しかも、曲全体でリーヴのことをディスっているタイトル、「Brand New Dance(最新のダンス)」では、明らかに踊れなくなったリーヴを馬鹿にしてますし、内容も結構酷いものがあります。

さらに興味深いエピソードとして、この曲は実は2004年にリリースしたアルバムに収録しようとしていましたが、アルバムがリリースされる直前にリーヴが亡くなってしまったので、その曲だけを取り下げたのです。その曲を20年経った今引っ張り出してきてリリースしたという経緯があるのです。



さまざまな人をディスるだけでなく、その内容もかなり攻めていますが、アメリカではなぜか「エミネムだから許される」という認識も存在します。もちろん許容してない人も多く、スリム・シェイディのリリックの内容は常に賛否両論ですが、事実このアルバムは全米アルバム・チャートで1位を獲得しています。

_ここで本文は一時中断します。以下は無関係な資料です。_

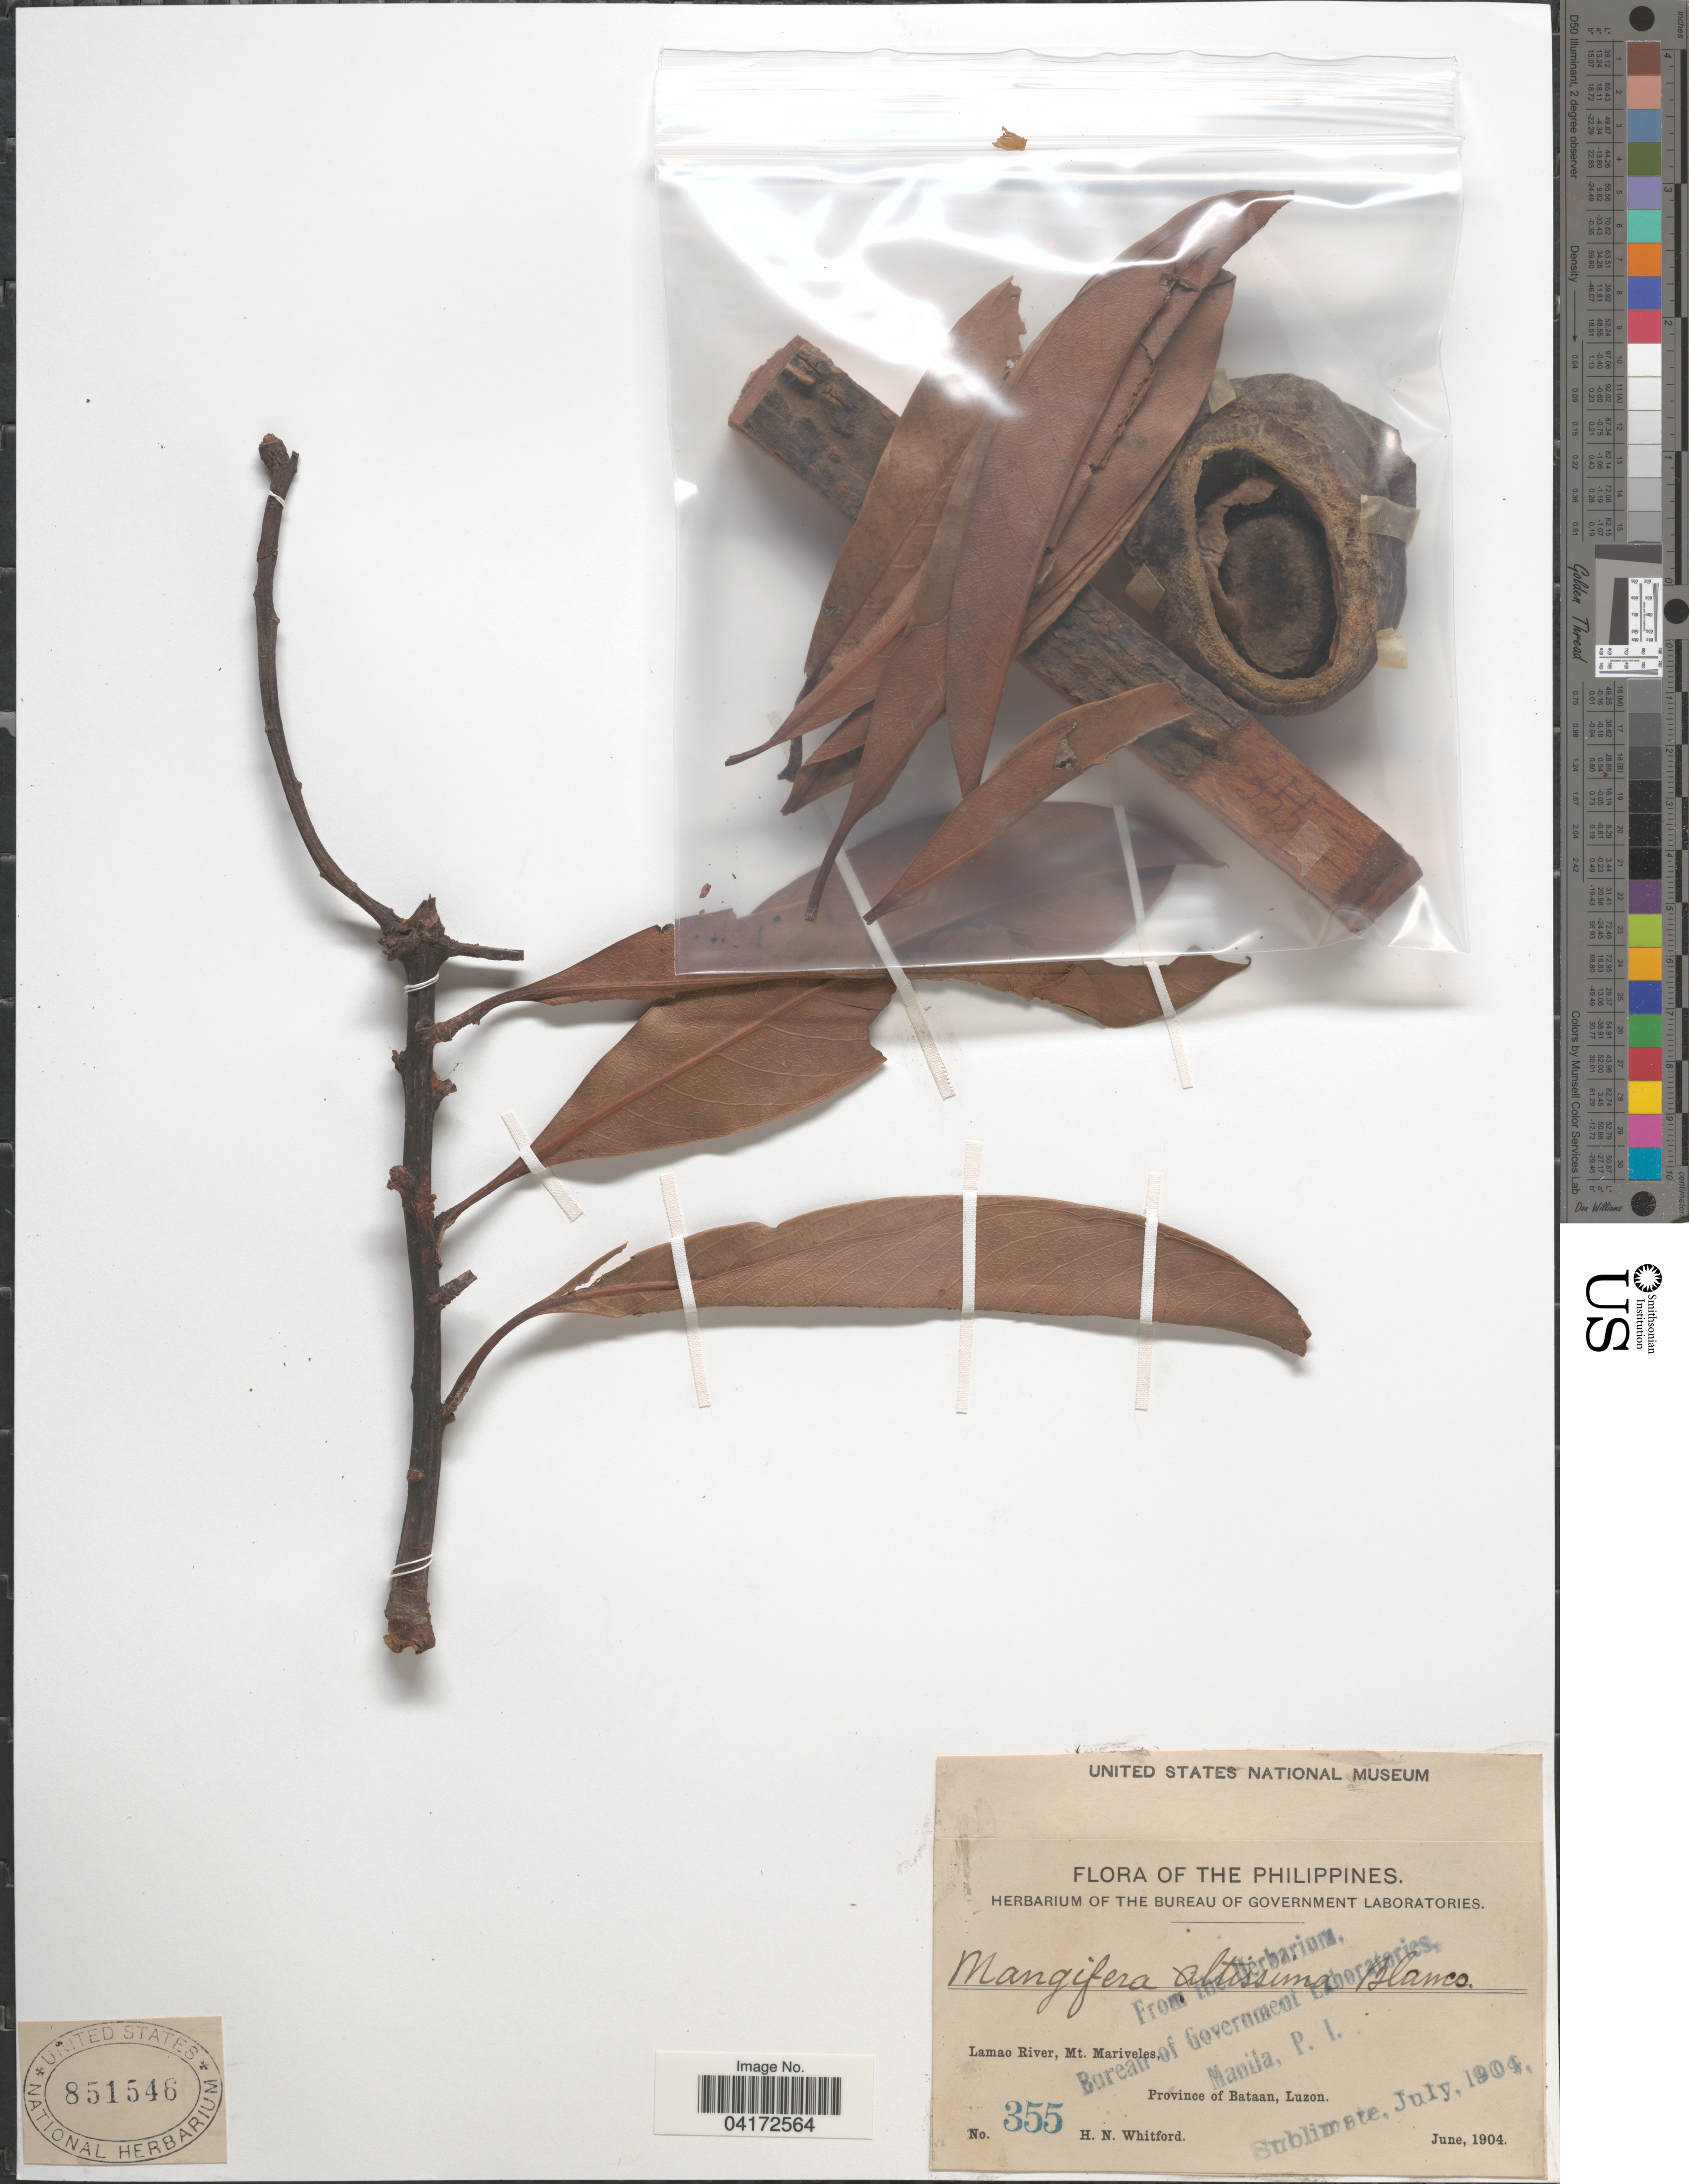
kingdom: Plantae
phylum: Tracheophyta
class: Magnoliopsida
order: Sapindales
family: Anacardiaceae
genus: Mangifera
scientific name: Mangifera altissima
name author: Blanco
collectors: H. N. Whitford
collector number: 355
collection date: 1904-06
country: Philippines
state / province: Central Luzon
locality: Lamao River, Mt. Mariveles, Province of Bataan, Luzon.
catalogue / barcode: US 851546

このアルバムは順序通りに聴いてエミネムがスリムに勝つパターンと、順序を逆に聴いてスリムがエミネムに勝つパターン、どちらがしっくりくるかによって聴き手の賛否も分かれると思います。

個人的な意見としては、エミネムの歪んだダークなユーモアは酷いものがありますが、アルバムのコンセプトや仕掛けには、天才と認めるしかない凄さを兼ね備えている恐ろしい存在だと思います。

あなたはスリムとエミネム、どちらに勝って欲しいでしょうか? 是非ともアルバムをどちらの順序でも聴いてみてご判断ください。